A maior crítica que se faz as cidades pequenas é o fato das pessoas se perderem demais a relatar aquilo que acontece com as outras pessoas. Fofoca, fuxico, futrica, intriga, diz-que-me-diz, enfim, nomes não faltam. Demorei muitos pares de anos para descobrir que isso é o maior defeito, mas também o maior charme. É esse ato de vagabundagem que tanto coopera para o aparecimento dos causos, das histórias. É isso que faz com que as histórias pequenas do cotidiano repercutam entre nós. É o ponto que se multiplica.

Onde não há esse ruído, onde impera o barulho estridente das máquinas, do trabalho, o som das histórias é abafado pelo volume dos acontecimentos. Poucas conversas de botequim, em geral conduzidas por notícias de jornal e de revista ou dos ambientes fechados das áreas de trabalho.

Lamentável. Nunca pensei que um dia na minha vida eu escreveria algo pró-fofoca. Ou para ser mais política, pró-socialização.

sábado, 20 de setembro de 2008

E se...

Não confunda minha paixão com uma idolatria cega.

E se um dia acordo rebelde e te deixo sem mais explicações? Sentiria minha falta? Ou seria mais uma entre uma multidão inteira? Mudaria alguma coisa no teu rumo? Duvidas? Duvidas que te deixo?

Mesmo em meio à minha simpatia, saibas que preciso me sentir querida, que preciso sentir que queres me atrair, além da atração natural que já tenho por ti. Duvidas?

Já vaguei pelas ruas da cidade, além das ruas do meu próprio pensamento e das estradas infinitas da incerteza e te asseguro que há muito ainda por explorar, e eu tenho sede por conhecer sempre mais. Vou deixar as coisas como elas estão? É o que tenho perguntado já tem algum tempo. Duvidas que vou?

Ah! Se eu for... E não duvide que se quiser eu vou! Se eu for... sentirei saudade, posto que nunca escondi minha predileção. Ah! Se me decido... sofrerei e seguirei sem arrepender-me. Apenas vou.

Duvidas, São Paulo, que te deixo?

quinta-feira, 11 de setembro de 2008

Fraquezas Humanas

Sempre fui da opinião que se há algo por fazer faça, se há algum amigo pra visitar visite, se há ócio, ocie. A última coisa a ser feita era, sem dúvida, sentar (ou deitar, ou pior, se jogar) num sofá, toda torta, com expressão vazia e ligar a televisão com o controle remoto.

Até o dia que eu cheguei em casa cansada.

Nesse dia, nesse memorável dia, o banho foi automático a comida foi automática, tudo gestão do meu eu-fisico imperando sobre meu raciocínio. Não faria nada, porque já havia trabalhado o dia inteiro, não visitaria ninguém, porque em São Paulo esse hábito é quase um sacrilégio, ainda mais se for no meio da semana, e ócio... quem fica ocioso por aqui?

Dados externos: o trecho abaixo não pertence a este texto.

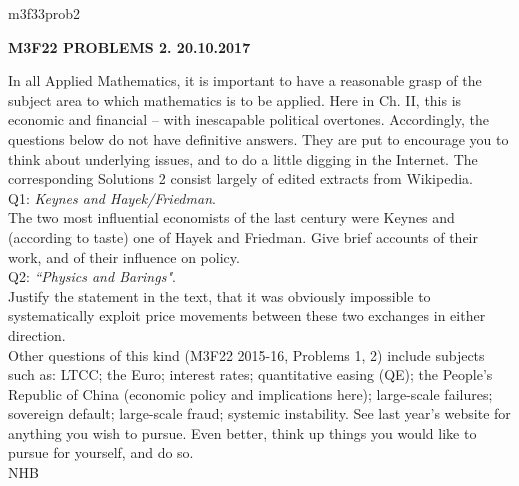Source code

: \documentclass[12pt]{article}
\begin{document}
\def\R{\mathbb{R}}
\def\C{\mathbb{C}}
\def\Z{\mathbb{Z}}
\def\N{\mathbb{N}}
\def\Q{\mathbb{Q}}
\def\D{\mathbb{D}}
\def\Sp{{\mathbb{S}}}
\def\T{\mathbb{T}}
\def\H{\mathbb{H}}
\def\hb{\hfil \break}
\def\ni{\noindent}
\def\i{\indent}
\def\a{\alpha}
\def\b{\beta}
\def\e{\epsilon}
\def\d{\delta}
\def\D{\Delta}
\def\G{\Gamma}
\def\g{\gamma}
\def\l{\lambda}
\def\m{\mu}
\def\s{\sigma}
\def\Si{\Sigma}
\def\th{\theta}
\def\z{\zeta}
\def\p{\partial}
\def\o{\omega}
\def\O{\Omega}
\def\t{\tau}
\def\L{\it \char'44}
\def\F{\mathcal{F}}
\def\B{\mathcal{B}}
\def\C{\mathcal{C}}
\def\half{\frac{1}{2}}
\ni m3f33prob2 \\
\begin{center}
{\bf M3F22 PROBLEMS 2.  20.10.2017} 
\end{center}
\i In all Applied Mathematics, it is important to have a reasonable grasp of the subject area to which mathematics is to be applied.  Here in Ch. II, this is economic and financial -- with inescapable political overtones.  Accordingly, the questions below do not have definitive answers.  They are put to encourage you to think about underlying issues, and to do a little digging in the Internet.  The corresponding Solutions 2 consist largely of edited extracts from Wikipedia. \\

\ni Q1: {\it Keynes and Hayek/Friedman}. \\  
\i The two most influential economists of the last century were Keynes and (according to taste) one of Hayek and Friedman.  Give brief accounts of their work, and of their influence on policy. \\

\ni Q2: {\it ``Physics and Barings"}.  \\
\i Justify the statement in the text, that it was obviously impossible to systematically exploit price movements
between these two exchanges in either direction. \\

\i Other questions of this kind (M3F22 2015-16, Problems 1, 2) include subjects such as: LTCC; the Euro; interest rates; quantitative easing (QE); the People's Republic of China (economic policy and implications here); large-scale failures; sovereign default; large-scale fraud; systemic instability.  See last year's website for anything you wish to pursue.  Even better, think up things you would like to pursue for yourself, and do so. \\

\hfil NHB \break
\end{document}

Sempre há alguma coisa que ficou pra trás.

Nesse dia eu tinha coisas pra fazer. Milhares de coisas que por minhas inúmeras limitações eu não completaria.

Nesse dia eu entendi o sucesso do aparelho. Eu entendi o que faz pessoas que trabalham tanto e que ganham tanto dinheiro investir numa televisão, dessas modernosas, que parecem quadros, das que parecem cinema, das pequininhas ainda. Cheguei um dia cansado e ligue a televisão... é uma sensação hipnótica maravilhosa: você vê, você ouve e você não absorve! Pelo contrário, dá até a impressão que junto com aquelas baboseiras todas de jornais sangrentos, novelas cretinas e fake-realiy-shows saem outras baboseiras que estavam antes na cabeça. Alivia. Relaxa. Entorpece. A alma vaga pelos problemas dos outros e volta para aquele mísero corpo cansado convencendo-o de que tudo pode ser pior,e, portanto, não há razões para queixa.

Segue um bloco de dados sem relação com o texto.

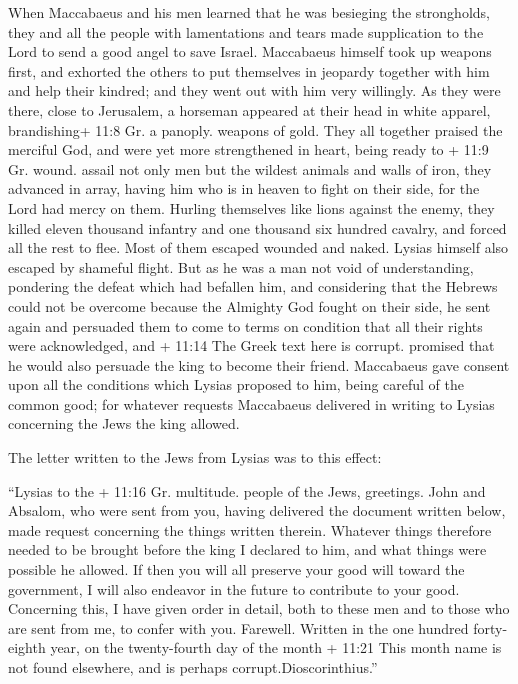  When Maccabaeus and his men learned that he was besieging
the strongholds, they and all the people with lamentations and tears
made supplication to the Lord to send a good angel to save Israel.
 Maccabaeus himself took up weapons first, and exhorted the
others to put themselves in jeopardy together with him and help their
kindred; and they went out with him very willingly.  As they
were there, close to Jerusalem, a horseman appeared at their head in
white apparel, brandishing+ 11:8 Gr. a panoply. weapons of gold.
 They all together praised the merciful God, and were yet
more strengthened in heart, being ready to + 11:9 Gr. wound. assail not
only men but the wildest animals and walls of iron,  they
advanced in array, having him who is in heaven to fight on their side,
for the Lord had mercy on them.  Hurling themselves like
lions against the enemy, they killed eleven thousand infantry and one
thousand six hundred cavalry, and forced all the rest to flee.
 Most of them escaped wounded and naked. Lysias himself
also escaped by shameful flight.  But as he was a man not
void of understanding, pondering the defeat which had befallen him, and
considering that the Hebrews could not be overcome because the Almighty
God fought on their side, he sent again  and persuaded them
to come to terms on condition that all their rights were acknowledged,
and + 11:14 The Greek text here is corrupt. promised that he would also
persuade the king to become their friend.  Maccabaeus gave
consent upon all the conditions which Lysias proposed to him, being
careful of the common good; for whatever requests Maccabaeus delivered
in writing to Lysias concerning the Jews the king allowed.

 The letter written to the Jews from Lysias was to this
effect:

``Lysias to the + 11:16 Gr. multitude. people of the Jews, greetings.
 John and Absalom, who were sent from you, having delivered
the document written below, made request concerning the things written
therein.  Whatever things therefore needed to be brought
before the king I declared to him, and what things were possible he
allowed.  If then you will all preserve your good will
toward the government, I will also endeavor in the future to contribute
to your good.  Concerning this, I have given order in
detail, both to these men and to those who are sent from me, to confer
with you.  Farewell. Written in the one hundred
forty-eighth year, on the twenty-fourth day of the month + 11:21 This
month name is not found elsewhere, and is perhaps
corrupt.Dioscorinthius.''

Mas agora que descobri esse novo Pasalix, tenho ainda mais certeza do quanto isso não deve ser usado, a não ser em caso de emergência. Vai que um dia colocam a televisão no meu trabalho e descobrem que assistindo a luta entre o mocinho e o bandido eu sou capaz de trabalhar doze horas?

Foi só um momento de fraqueza. De volta aos meus livros.